- Known for: Development of conceptual understanding in topics in physics; development of formal reasoning skills

Academic background
- Education: University of Ottawa (BSc, MSc) University of Western Ontario (PhD)

Academic work
- Discipline: Physics Education Research
- Institutions: University of Washington

= Paula Heron =

Canadian-American physics educator

Paula R. L. Heron is a Canadian-American physics educator who works as a professor of physics at the University of Washington.

==Education==
Heron has bachelor's and master's degrees in physics from the University of Ottawa in 1990 and 1991. She completed her Ph.D. at the University of Western Ontario in 1995.

==Service==
Heron is one of the founders and leaders of "Foundations and Frontiers in Physics Education Research", a biennial conference in physics education. In 2014 she became co-chair of the Joint Task Force on Undergraduate Physics Programs of the American Association of Physics Teachers and American Physical Society (APS).
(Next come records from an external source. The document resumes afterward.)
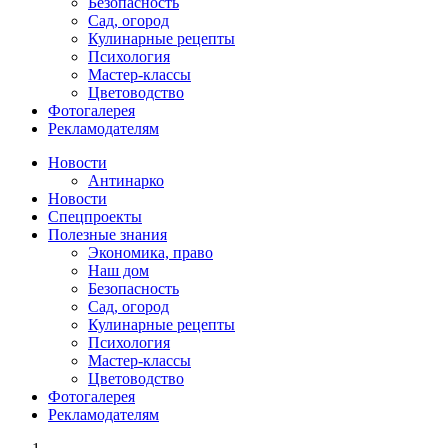
Безопасность
Сад, огород
Кулинарные рецепты
Психология
Мастер-классы
Цветоводство
Фотогалерея
Рекламодателям
Новости
Антинарко
Новости
Спецпроекты
Полезные знания
Экономика, право
Наш дом
Безопасность
Сад, огород
Кулинарные рецепты
Психология
Мастер-классы
Цветоводство
Фотогалерея
Рекламодателям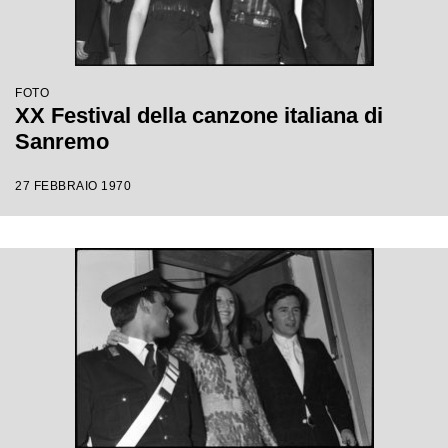
FOTO
XX Festival della canzone italiana di
Sanremo
27 FEBBRAIO 1970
She was chair for the 2020 term of the APS Topical Group on Physics Education Research.

==Recognition==
In 2007, Heron was named a Fellow of the American Physical Society, after a nomination from the APS Forum on Education, "for her leadership in the physics education research community and development and active dissemination of research-based curricula that significantly impact physics instruction throughout the world". She was part of the University of Washington Physics Education Group that was honored in 2008 with the APS Excellence in Physics Education Award, "for leadership in advancing research methods in physics education, promoting the importance of physics education research as a subdiscipline of physics, and developing research-based curricula that have improved students' learning of physics from kindergarten to graduate school".